Then again, Apple being Apple, they could pull a fast one on us:D

Do you think Quad-Core GPU instead? I would have presumed that, just based on previous chipsets. However, people had instantly Six Core so I think that's where that rumour came from. Personally I think 6 core could be overkill.
 
Do you think Quad-Core GPU instead? I would have presumed that, just based on previous chipsets. However, people had instantly Six Core so I think that's where that rumour came from. Personally I think 6 core could be overkill.

6 cores really aren't necessary at all. That would destroy battery life for no reason and Apple is know for being conservative in terms of "numbers" for specs. Besides all the people that are saying 6 cores will come are people that don't understand Apple.
 
6 cores really aren't necessary at all. That would destroy battery life for no reason and Apple is know for being conservative in terms of "numbers" for specs. Besides all the people that are saying 6 cores will come are people that don't understand Apple.

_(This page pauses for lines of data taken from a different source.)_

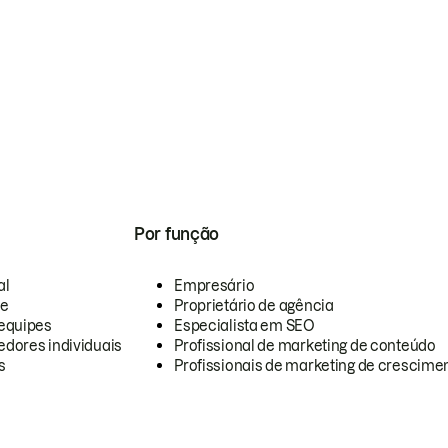
Por função
al
Empresário
te
Proprietário de agência
equipes
Especialista em SEO
dores individuais
Profissional de marketing de conteúdo
s
Profissionais de marketing de crescimen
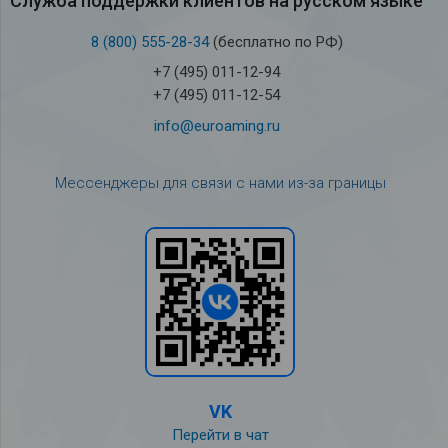
Служба под­держки кли­ен­тов на рус­ском языке
8 (800) 555-28-34
(бесплатно по РФ)
+7 (495) 011-12-94
+7 (495) 011-12-54
info@euroaming.ru
Мессенджеры для связи с нами из-за границы
VK
Перейти в чат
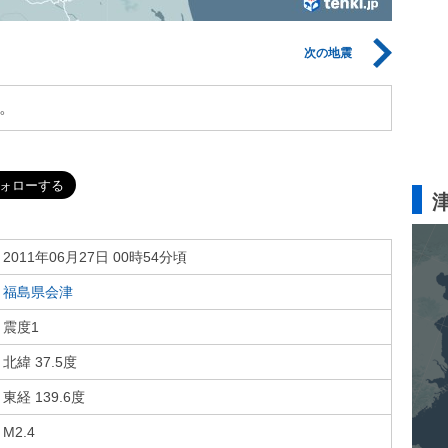
次の地震
。
2011年06月27日 00時54分頃
福島県会津
震度1
北緯 37.5度
東経 139.6度
M2.4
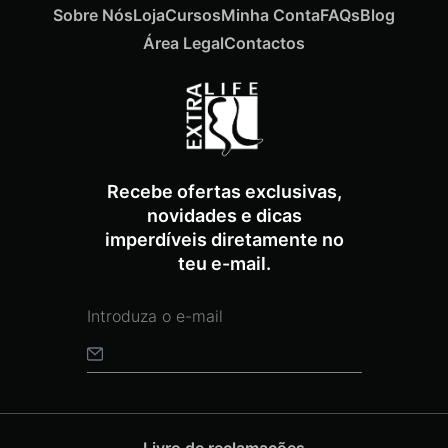
Sobre Nós
Loja
Cursos
Minha Conta
FAQs
Blog
Área Legal
Contactos
ADICIONAR
Termix Soft Escova Cabelos Finos 17mm
Recebe ofertas exclusivas,
€
15,87
Iva Inc.
novidades e dicas
imperdíveis diretamente no
teu e-mail.
Livro de reclamações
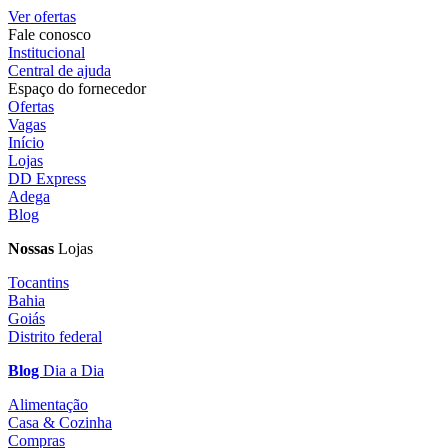
Ver ofertas
Fale conosco
Institucional
Central de ajuda
Espaço do fornecedor
Ofertas
Vagas
Início
Lojas
DD Express
Adega
Blog
Nossas
Lojas
Tocantins
Bahia
Goiás
Distrito federal
Blog
Dia a Dia
Alimentação
Casa & Cozinha
Compras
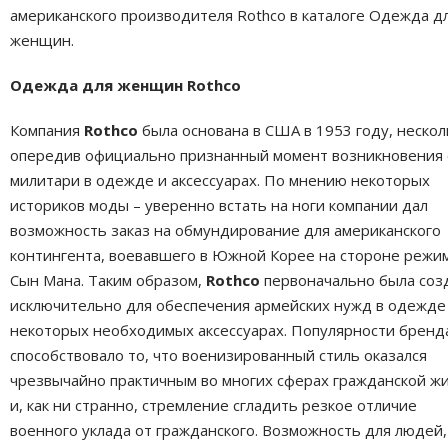
американского производителя Rothco в каталоге Одежда д
женщин.
Одежда для женщин Rothco
Компания
Rothco
была основана в США в 1953 году, нескол
опередив официально признанный момент возникновения 
милитари в одежде и аксессуарах. По мнению некоторых
историков моды – уверенно встать на ноги компании дал
возможность заказ на обмундирование для американского
контингента, воевавшего в Южной Корее на стороне режи
Сын Мана. Таким образом,
Rothco
первоначально была соз
исключительно для обеспечения армейских нужд в одежде
некоторых необходимых аксессуарах. Популярности бренд
способствовало то, что военизированный стиль оказался
чрезвычайно практичным во многих сферах гражданской жи
и, как ни странно, стремление сгладить резкое отличие
военного уклада от гражданского. Возможность для людей,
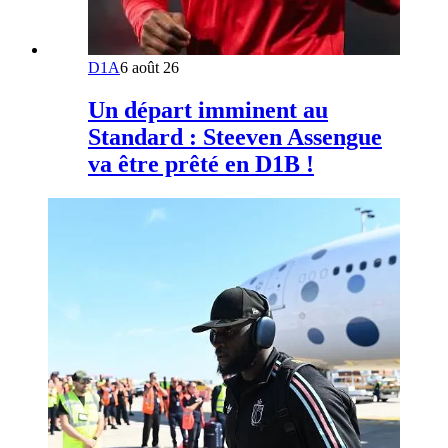
D1A
6 août 26
Un départ imminent au
Standard : Steeven Assengue
va être prêté en D1B !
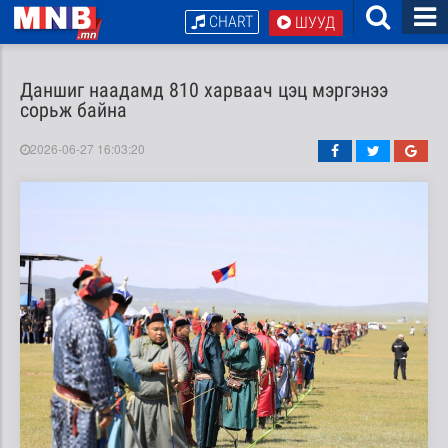
CHART
ШУУД
Даншиг наадамд 810 харваач цэц мэргэнээ
сорьж байна
2026-06-27 16:03:20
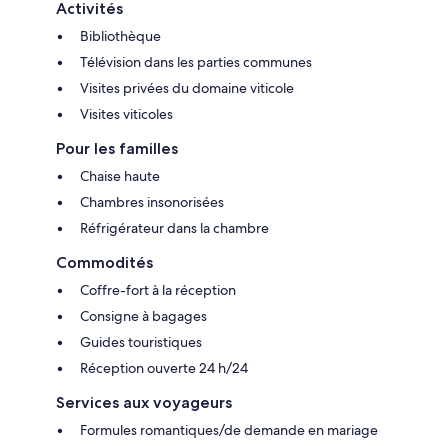
Activités
Bibliothèque
Télévision dans les parties communes
Visites privées du domaine viticole
Visites viticoles
Pour les familles
Chaise haute
Chambres insonorisées
Réfrigérateur dans la chambre
Commodités
Coffre-fort à la réception
Consigne à bagages
Guides touristiques
Réception ouverte 24 h/24
Services aux voyageurs
Formules romantiques/de demande en mariage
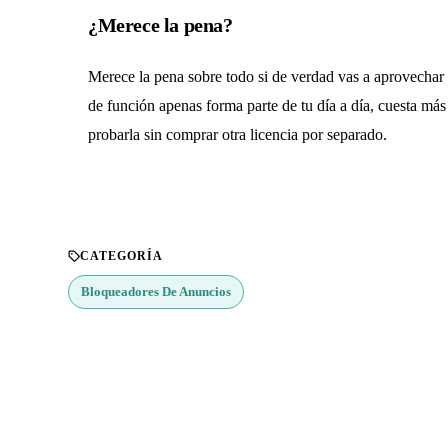
¿Merece la pena?
Merece la pena sobre todo si de verdad vas a aprovechar 
de función apenas forma parte de tu día a día, cuesta más 
probarla sin comprar otra licencia por separado.
CATEGORÍA
Bloqueadores De Anuncios
¿Buscas más apps?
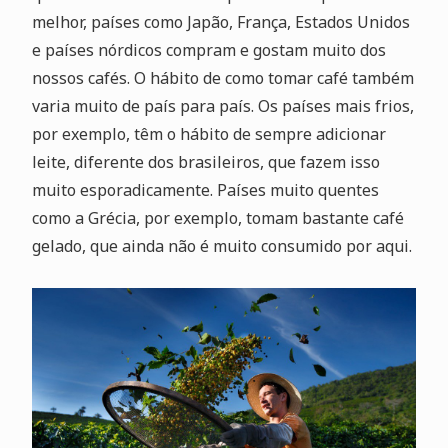
melhor, países como Japão, França, Estados Unidos
e países nórdicos compram e gostam muito dos
nossos cafés. O hábito de como tomar café também
varia muito de país para país. Os países mais frios,
por exemplo, têm o hábito de sempre adicionar
leite, diferente dos brasileiros, que fazem isso
muito esporadicamente. Países muito quentes
como a Grécia, por exemplo, tomam bastante café
gelado, que ainda não é muito consumido por aqui.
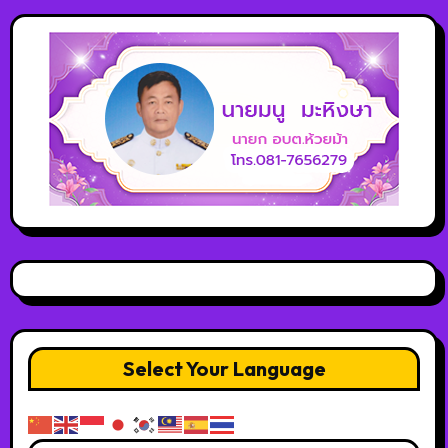
Select Your Language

I agree. I think a Apple A8X with Quad Core Graphics.
 
Doesn't the A7 already have quad core graphics? Speculation is that the A8 will have at least quad core and perhaps a 6 core gpu. Any A8X would need to trump that.
 
Doesn't the A7 already have quad core graphics? Speculation is that the A8 will have at least quad core and perhaps a 6 core gpu. Any A8X would need to trump that.

You're right about the Quad-Core GPU in the regular A8, which I was surprised about! I suspect it could be 6-core then, unless is just stands for a faster clocked graphics chip compared to the chip in the iPhone 6?
 
6 cores really aren't necessary at all. That would destroy battery life for no reason and Apple is know for being conservative in terms of "numbers" for specs. Besides all the people that are saying 6 cores will come are people that don't understand Apple.
It is hard to say "it is unnecessary", when for graphics workloads it is always fine to throw more "cores" and then run the whole GPU at a lower clock speed to achieve better performance (vertical v. horizontal scaling, eh), well, at the same power budget. It just depends on what the SOC architects prioritize in the complex balancing.